● **Teks Dokumen**

──────

16 Juni 2008

Bencana: Garam di Atas Luka


Direktur FIRD Roni So (kiri) dan Frans Obon


Oleh FRANS OBON


KEDUA kalinya Harian Flores Pos dan Flores Institute Resources Development (FIRD) secara bersama menggelar diskusi di aula Bung Karno Penerbit Nusa Indah.
Desember lalu temanya mengenai global warming (pemanasan global) dan respon lokal. Global warming, sebuah isu begini besar, tidak sepenuhnya dipahami masyarakat Flores-Lembata. Tetapi dampak buruknya mereka harus pikul.

Saat itu panelisnya P Alex Ganggu SVD dari Komisi Keadilan dan Perdamaian Serikat Sabda Allah (Societas Verbi Divini/SVD) Provinsi SVD Ende ikut serta dalam pertemuan pemanasan global di Denpasar-Bali sebagai peninjau. Dia bisa ikut serta karena Vivat International, sebuah Non Governmental Organisation/NGO milik SVD dan SSpS terdaftar secara resmi di Perserikatan Bangsa-Bangsa.
Panelis kedua adalah Melky Koli Baran dari FIRD Flores. Dia pernah pimpin Wahana Lingkungan Hidup (Walhi) NTT, seorang aktivis lingkungan hidup.

──────

● **Data Entri**
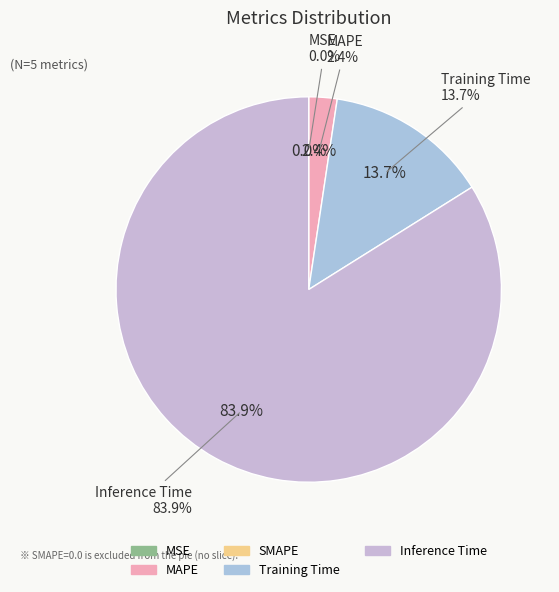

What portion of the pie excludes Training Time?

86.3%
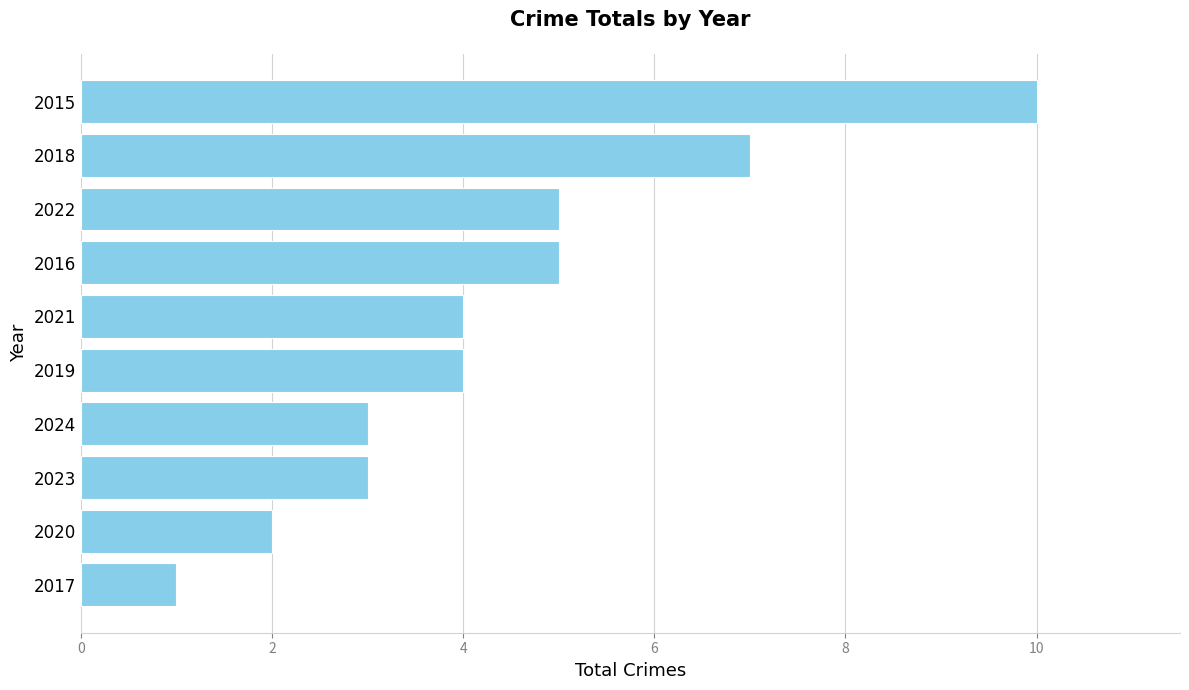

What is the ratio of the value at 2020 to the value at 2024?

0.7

──────

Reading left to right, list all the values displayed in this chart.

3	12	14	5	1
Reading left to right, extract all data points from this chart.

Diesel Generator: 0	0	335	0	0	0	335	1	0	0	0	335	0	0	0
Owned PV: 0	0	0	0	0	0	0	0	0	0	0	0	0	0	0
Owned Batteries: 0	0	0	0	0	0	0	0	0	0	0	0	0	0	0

──────

● **Petunjuk Tugas**
Periksa apakah tiap pernyataan berikut sesuai dengan artikel tentang diskusi pemanasan global: (a) Harian Flores Pos dan FIRD baru pertama kali menggelar diskusi bersama; (b) Melky Koli Baran pernah memimpin Walhi NTT; (c) P Alex Ganggu SVD mengikuti pertemuan pemanasan global di Jakarta. Jawab ya atau tidak untuk masing-masing, disertai kutipan persis dari artikel yang menjadi penentunya. Entri-entri tersebut sama sekali tidak berperan di sini.

● **Penyelesaian Soal**
(a) Tidak: "KEDUA kalinya Harian Flores Pos dan Flores Institute Resources Development (FIRD) secara bersama menggelar diskusi"
(b) Ya: "Dia pernah pimpin Wahana Lingkungan Hidup (Walhi) NTT"
(c) Tidak: "ikut serta dalam pertemuan pemanasan global di Denpasar-Bali sebagai peninjau"